Here's the guts of the program using Parallel::ForkManager. It seems to stop at 200 proccesses, sometimes its around 30, depending on the size of the pgsql query that collects URLs to send to Mojo::UserAgent. There seems to be some hard limits somewhere? Is there a better way to write this so that I don't run into those limits?
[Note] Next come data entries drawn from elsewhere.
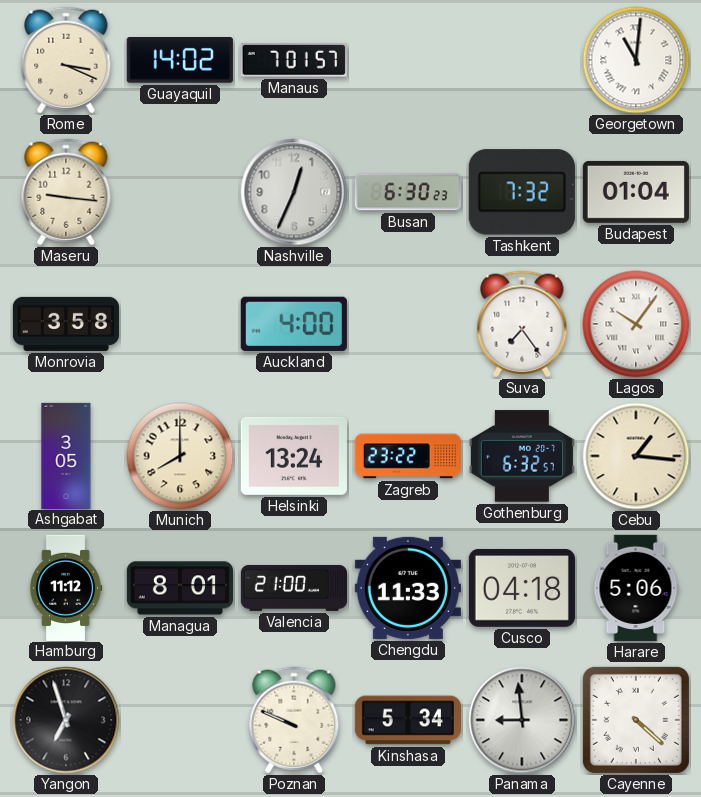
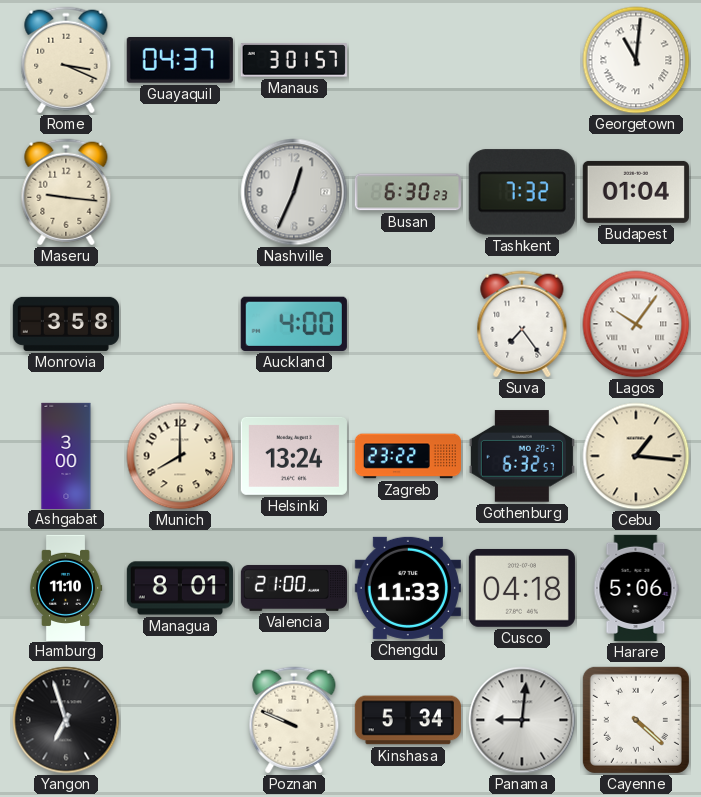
Guayaquil: 14:02 -> 04:37
Manaus: 7:01 -> 3:01
Ashgabat: 3:05 -> 3:00
Hamburg: 11:12 -> 11:10
Panama: 8:59 -> 9:01
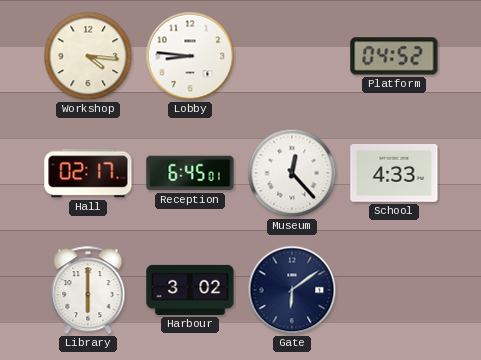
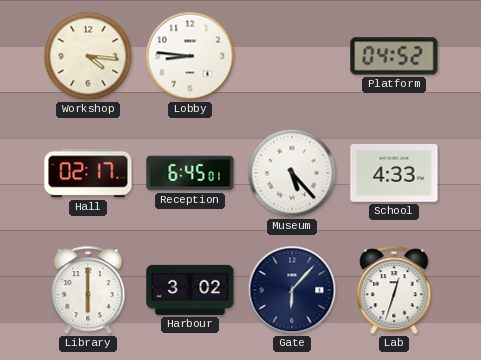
Museum: 12:23 -> 5:23
Gate: 6:09 -> 6:07
Lab: none -> 12:33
The machine its running on has 16 CPUs and 128GB of memory, so it can certainly run more than 200 proccesses that will die after the Mojo::UserAgent timeout, which is generally 2 seconds.
use Parallel::ForkManager;
use Mojo::Base-strict;
use Mojo::UserAgent;
use Mojo::Pg;
use Math::Random::Secure qw(rand irand);
use POSIX qw(strftime);
use Socket;
use GeoIP2::Database::Reader;
use File::Spec::Functions qw(:ALL);
use File::Basename qw(dirname);
use feature 'say';
$max_kids = 500;
sub do_auth {
...
push( @url, $authurl );
}
do_auth();
my $pm = Parallel::ForkManager->new($max_kids);
LINKS:
foreach my $linkarray (@url) {
$pm->start and next LINKS; # do the fork
my $ua = Mojo::UserAgent->new( max_redirects => 5, timeout => $timeout );
$ua->get($url);
$pm->finish;
}
$pm->wait_all_children;
Most likely you are running into an operating system limit on threads or processes. The quick and dirty way to fix this would be to increase the limit, which is usually configurable. That said, rewriting the code not to use so many short lived threads is a more scalable solution.